**WHAT NEEDS TO BE DONE**
Retype the data below from the line containing "Cargoson's platform can automatically flag" through the line containing "documentation.", keeping every word and line break unchanged.

Collected data
◇ ◇ ◇ ◇

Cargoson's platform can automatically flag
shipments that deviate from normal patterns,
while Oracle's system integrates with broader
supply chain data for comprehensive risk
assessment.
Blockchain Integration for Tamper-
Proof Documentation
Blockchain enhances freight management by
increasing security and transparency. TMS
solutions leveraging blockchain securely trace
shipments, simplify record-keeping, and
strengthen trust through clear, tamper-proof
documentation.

◇ ◇ ◇ ◇

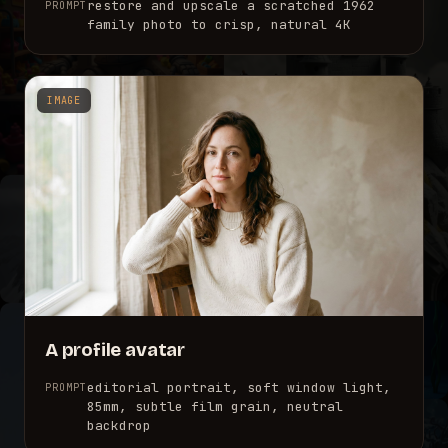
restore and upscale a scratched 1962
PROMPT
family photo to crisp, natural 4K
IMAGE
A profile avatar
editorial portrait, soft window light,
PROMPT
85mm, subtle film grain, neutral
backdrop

◇ ◇ ◇ ◇

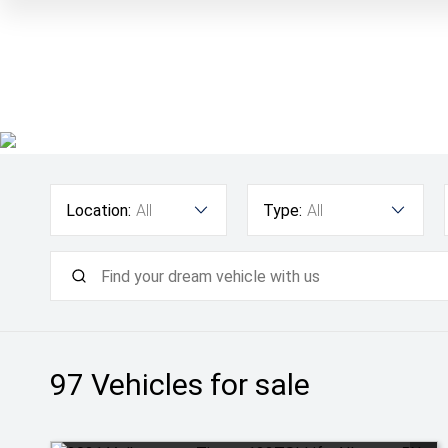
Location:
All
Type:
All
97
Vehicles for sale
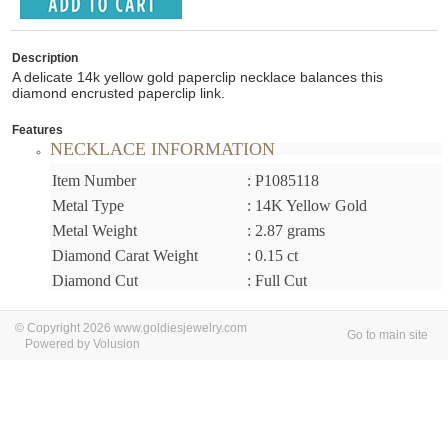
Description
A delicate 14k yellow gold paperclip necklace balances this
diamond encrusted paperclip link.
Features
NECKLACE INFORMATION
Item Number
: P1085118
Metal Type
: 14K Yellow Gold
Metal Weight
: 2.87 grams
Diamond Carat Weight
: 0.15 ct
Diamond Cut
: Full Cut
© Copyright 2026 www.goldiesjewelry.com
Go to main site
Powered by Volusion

◇ ◇ ◇ ◇

**TASK OUTPUT**
Cargoson's platform can automatically flag
shipments that deviate from normal patterns,
while Oracle's system integrates with broader
supply chain data for comprehensive risk
assessment.
Blockchain Integration for Tamper-
Proof Documentation
Blockchain enhances freight management by
increasing security and transparency. TMS
solutions leveraging blockchain securely trace
shipments, simplify record-keeping, and
strengthen trust through clear, tamper-proof
documentation.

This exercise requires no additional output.